La mostra espositiva a cura di Nicholas Tolosa
L’arte colora la città: la mostra diffusa di Nicholas Tolosa invade la città partenopea. Il 20 marzo alle ore 17:30 inaugura a Napoli Volti Maggiori, progetto espositivo dell’artista Nicholas Tolosa, a cura di Roberto Sottile, che segna l’apertura dello spazio indipendentePiano Alto, situato nel quartiere Miano.
La mostra si configura come un progetto diffuso, articolato tra lo spazio espositivo di Piano Alto e una serie di interventi collocati in diversi punti della città, costruendo una rete di presenze artistiche che attraversa quartieri e contesti urbani differenti. Al centro del progetto si colloca Nafricapoli, ricerca pittorica sviluppata da Nicholas Tolosa negli ultimi anni, che prende forma attraverso una serie di maschere ispirate alla tradizione africana e reinterpretate come dispositivi simbolici capaci di mettere in relazione identità culturali differenti.
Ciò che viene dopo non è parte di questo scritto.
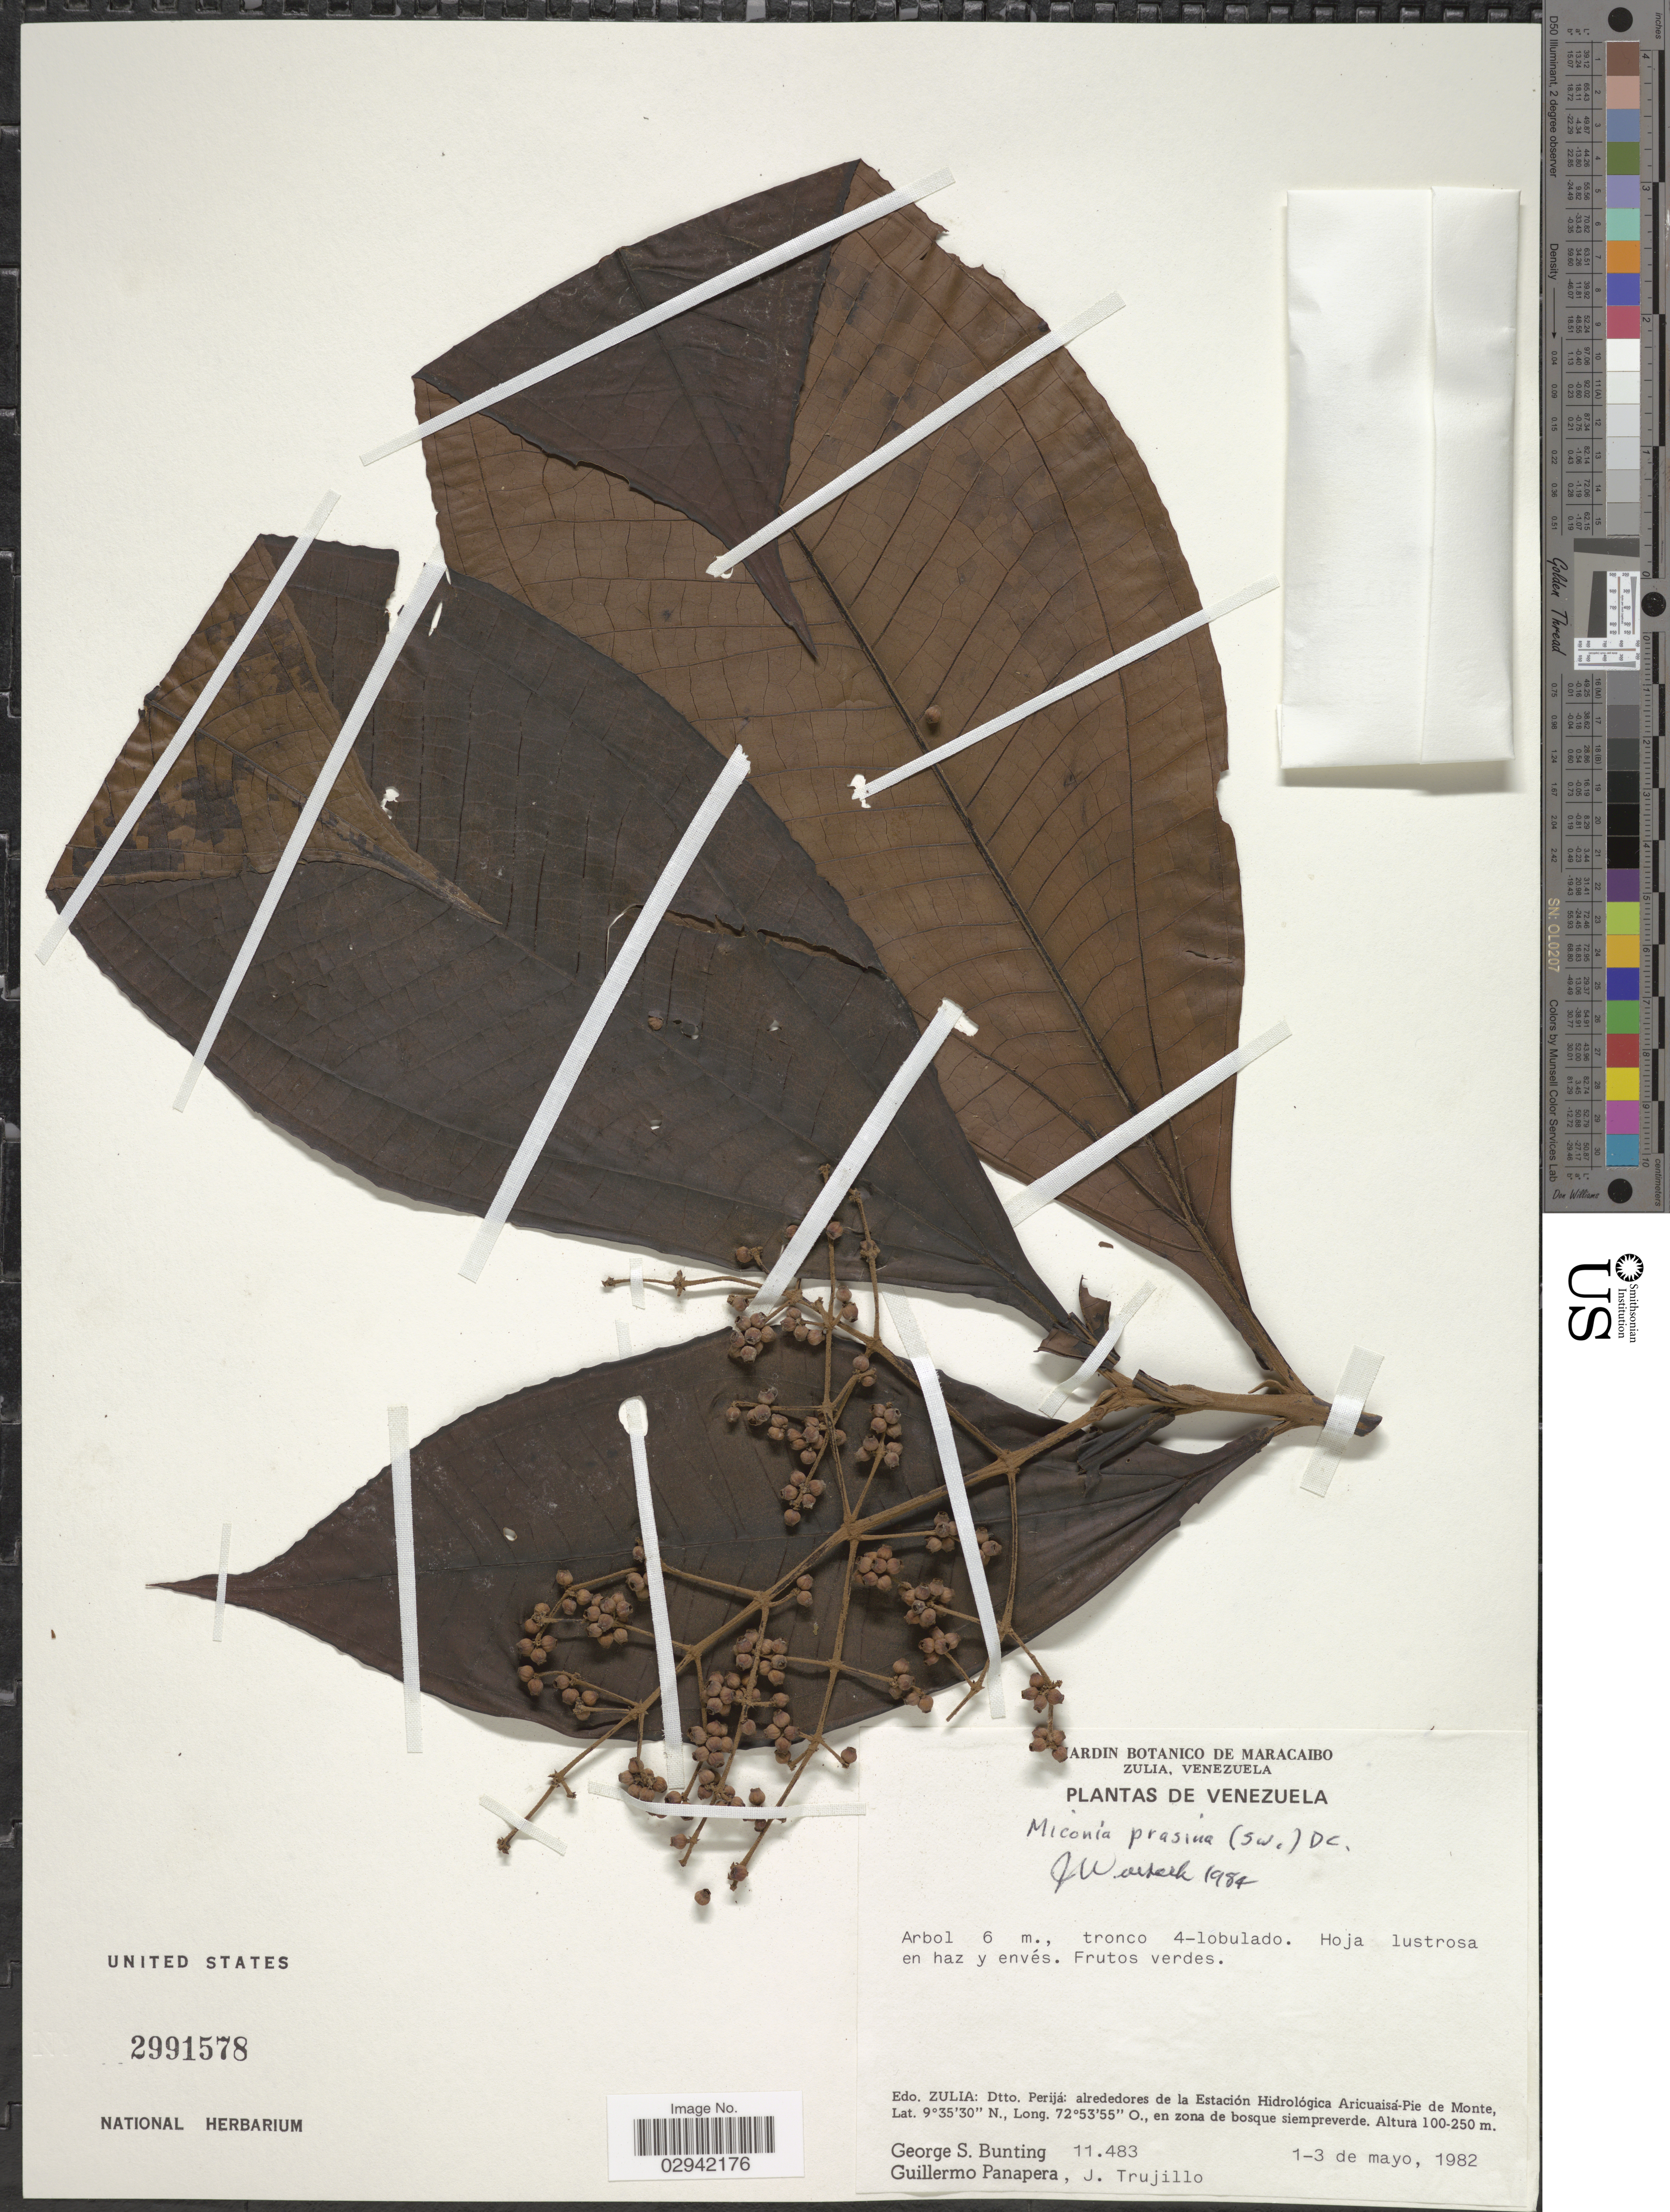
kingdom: Plantae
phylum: Tracheophyta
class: Magnoliopsida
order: Myrtales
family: Melastomataceae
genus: Miconia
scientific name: Miconia prasina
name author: (Sw.) DC.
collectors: G. S. Bunting, G. Panapera & J. Trujillo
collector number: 11483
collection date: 1982-05-01/1982-05-03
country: Venezuela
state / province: Zulia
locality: Dtto. Perijá: alrededores de la Estación Hidrológica Aricuaisá-Pie de Monte.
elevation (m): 100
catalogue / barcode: US 2991578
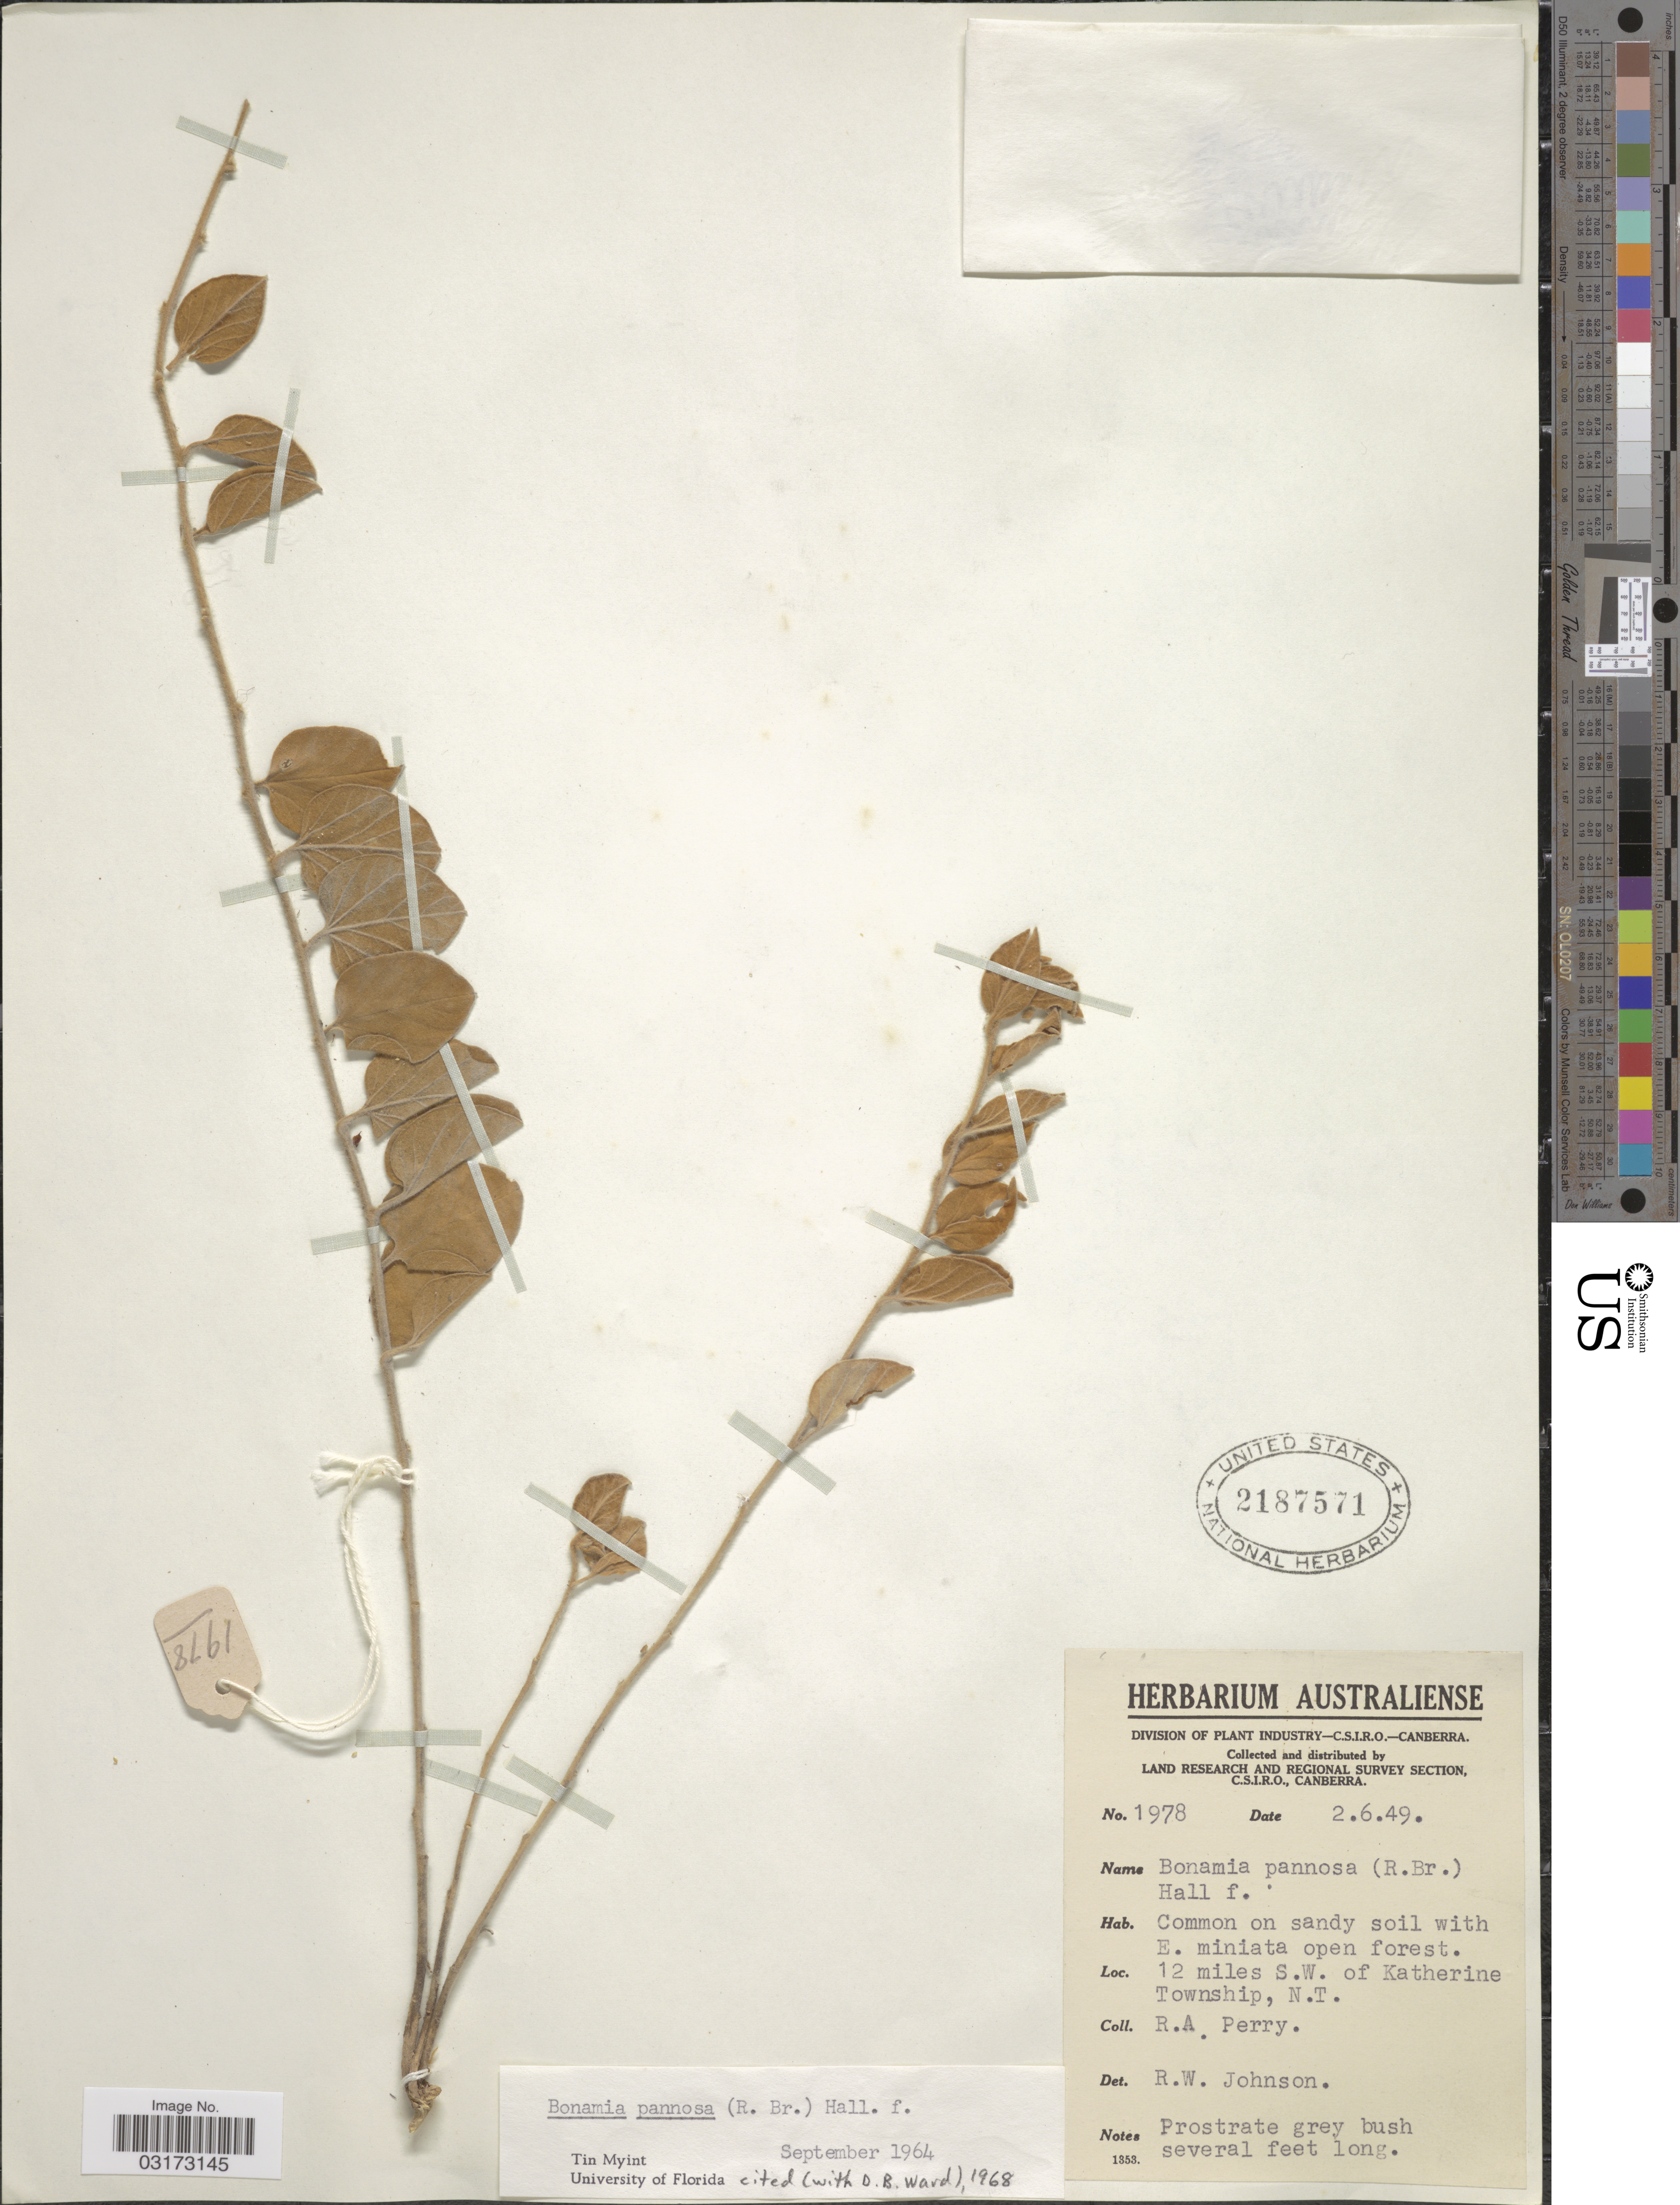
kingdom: Plantae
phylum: Tracheophyta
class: Magnoliopsida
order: Solanales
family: Convolvulaceae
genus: Bonamia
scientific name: Bonamia pannosa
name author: (R. Br.) Hallier f.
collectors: Perry, R. A.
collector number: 1978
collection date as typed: Transcribed d/m/y: 2/6/49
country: Australia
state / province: Northern Territory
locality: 12 miles S. W. of Katherine Township, N. T.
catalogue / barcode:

“L’obiettivo sotteso a Nafricapoli è ambizioso e profondamente attuale- Evidenzia il curatore Roberto Sottile– creare una fusione culturale che non sia assimilazione, bensì riconoscimento reciproco. In un contesto storico segnato da diffidenze e paure verso il “diverso”, Tolosa utilizza l’arte come spazio di confronto e di trasformazione. Le sue maschere non intimoriscono; al contrario, invitano lo spettatore a sostare nello sguardo dell’altro, a interrogarsi sulle proprie barriere interiori. La superficie pittorica diventa così un territorio simbolico in cui le identità si incontrano e si ridefiniscono, promuovendo integrazione e solidarietà. La scelta del titolo stesso, Nafricapoli, è significativa: una parola composta che unisce Napoli e Africa, evocando una geografia immaginaria ma possibile, una città-mondo in cui le culture dialogano senza gerarchie. In questa sintesi linguistica si riflette l’intero impianto concettuale del progetto: unire le radici meridionali con la potenza archetipica delle maschere africane, facendo della pittura uno strumento di inclusione e di riflessione critica” conclude.
Il progetto espositivo si articola in diversi nuclei curatoriali, presentati nello spazio esterno terrazzo di Piano Alto:
- Prosopon, a cura di Ivan D’Alberto
- Vesuvio, a cura di Massimiliano Bastardo
- Hippos, a cura di Enzo Battarra
- Olued Eze, a cura di Massimo Guastella
Parallelamente la mostra si estende in altri contesti urbani e istituzionali della città:
- Viale delle Galassie 1 – Istituto Sauro Errico Pascoli (Secondigliano), a cura di Enzo Battarra
- Via Nuova Agnano 30 – Istituto Artemisia Gentileschi (Bagnoli), a cura di Davide Sarchioni
- Via Hugo Pratt – Parco Corto Maltese (Scampia), a cura di Simona Gamberini
- Via Domenico Cirillo 61, a cura di Massimo Sgroi
Attraverso questa articolazione territoriale, Volti Maggiori si configura come un progetto che attraversa la città, mettendo in relazione arte contemporanea, spazio pubblico e comunità. L’inaugurazione rappresenta inoltre l’avvio delle attività di Piano Alto, spazio indipendente di ricerca dedicato all’arte contemporanea fondato da Nicholas Tolosa con la direzione artistica di Roberto Sottile, nato con l’obiettivo di sviluppare progetti espositivi e collaborazioni curatoriali in dialogo con il territorio.